Pour améliorer l’efficacité des identifications dans les années à venir, il estime indispensable de poursuivre le développement de techniques d’analyse adaptées aux échantillons d’ADN fortement dégradés et de constituer une base de données de référence suffisamment complète grâce à la future Banque nationale des données ADN.
Un autre défi réside dans le temps écoulé depuis la guerre. Plus de cinquante ans après les combats, les descendants directs des soldats disparus sont de moins en moins nombreux. Dans bien des cas, seuls des membres plus éloignés de la famille peuvent encore être sollicités pour les comparaisons génétiques.
Selon le Dr .Trân Trung Thành, il est désormais indispensable d’élargir la collecte d’échantillons ADN auprès des familles à l’échelle nationale, de standardiser et de centraliser la gestion de la base de données génétiques, tout en croisant ces informations avec les registres des martyrs et les données recueillies lors des opérations de recherche et de récupération des restes.
![]() |
Le Pr. Chu Hoàng Hà, vice-président de l’Académie vietnamienne des sciences et des technologies, souligne l’ampleur de la tâche. Selon les estimations, entre 200.000 et 300.000 échantillons devront encore être analysés, alors que les capacités actuelles ne permettent de traiter que 1.000 à 2.000 prélèvements par an.
Face à ce défi, il juge indispensable d’étendre le réseau des laboratoires de génétique médico-légale, d’accélérer le transfert de technologies, de former davantage de spécialistes et d’investir dans des équipements modernes afin d’accroître les capacités d’analyse.
Dans cette perspective, le Premier ministre Lê Minh Hung a confié à l'Académie vietnamienne des sciences et des technologie (VAST) la mise en œuvre d’un projet financé par une aide publique au développement (APD) du gouvernement américain, destiné à renforcer les capacités du Vietnam en matière d’identification ADN des restes des soldats tombés au combat.
Ces deux dernières années, la VAST a travaillé en étroite collaboration avec des experts internationaux ainsi qu’avec la Commission internationale pour les personnes disparues (ICMP) afin d’expérimenter de nouveaux procédés technologiques.

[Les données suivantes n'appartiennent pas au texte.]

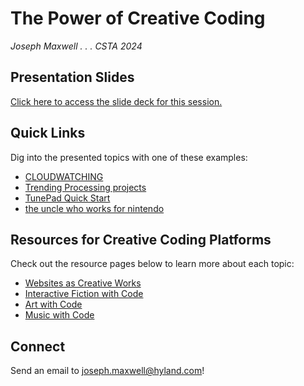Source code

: # The Power of Creative Coding
_Joseph Maxwell . . . CSTA 2024_

## Presentation Slides
[Click here to access the slide deck for this session.](https://docs.google.com/presentation/d/1WlNUgsTT9SHMelXugLroWnqdZikJWdH79nTYUh-6C-8/edit?usp=sharing)

## Quick Links
Dig into the presented topics with one of these examples:

- [CLOUDWATCHING](https://whenwe.love/cloudwatching/)
- [Trending Processing projects](https://openprocessing.org/discover/#/trending)
- [TunePad Quick Start](https://tunepad.com/project/67954)
- [the uncle who works for nintendo](https://ztul.itch.io/the-uncle-who-works-for-nintendo)

## Resources for Creative Coding Platforms
Check out the resource pages below to learn more about each topic:

- [Websites as Creative Works](WebsitesAsCreativeWorks.md)
- [Interactive Fiction with Code](InteractiveFictionWithCode.md)
- [Art with Code](ArtWithCode.md)
- [Music with Code](MusicWithCode.md)

## Connect
Send an email to [joseph.maxwell@hyland.com](mailto:joseph.maxwell@hyland.com)!
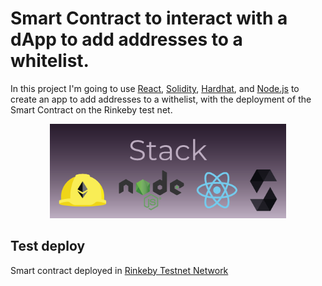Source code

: # Smart Contract to interact with a dApp to add addresses to a whitelist.

In this project I'm going to use [React](https://reactjs.org/), [Solidity](https://soliditylang.org/), [Hardhat](https://hardhat.org/), and [Node.js](https://nodejs.org/) to create an app to add addresses to a withelist, with the deployment of the Smart Contract on
the Rinkeby test net.



<p align="center"><img src='/readmeimg/banner-github.png' width="75%" height="75%" ></p>

## Test deploy
Smart contract deployed in [Rinkeby Testnet Network](https://rinkeby.etherscan.io/address/0x8e4e5184c20bb65415234d077adeaab71a6fba7b)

Ces travaux ont déjà produit des résultats encourageants.
Après avoir vu de nombreuses familles repartir dans le silence à l’issue de tentatives d’identification infructueuses, les spécialistes de l’ADN savent que seule une preuve scientifique irréfutable peut susciter la confiance. Cette conviction nourrit leur détermination à poursuivre leurs recherches.
Pour ces chercheurs, chaque identification confirmée dépasse largement la réussite scientifique. Elle marque le moment où un soldat retrouve enfin son identité, où son nom peut de nouveau être prononcé et où une famille obtient, après des décennies d’attente, une réponse longtemps espérée.
C’est toute la portée humaine de la science : mettre les progrès technologiques au service de la mémoire, de la vérité et de la reconnaissance. Une mission que poursuivent sans relâche les chercheurs vietnamiens afin d’aider les soldats tombés à la guerre à retrouver, enfin, le chemin du retour auprès des leurs.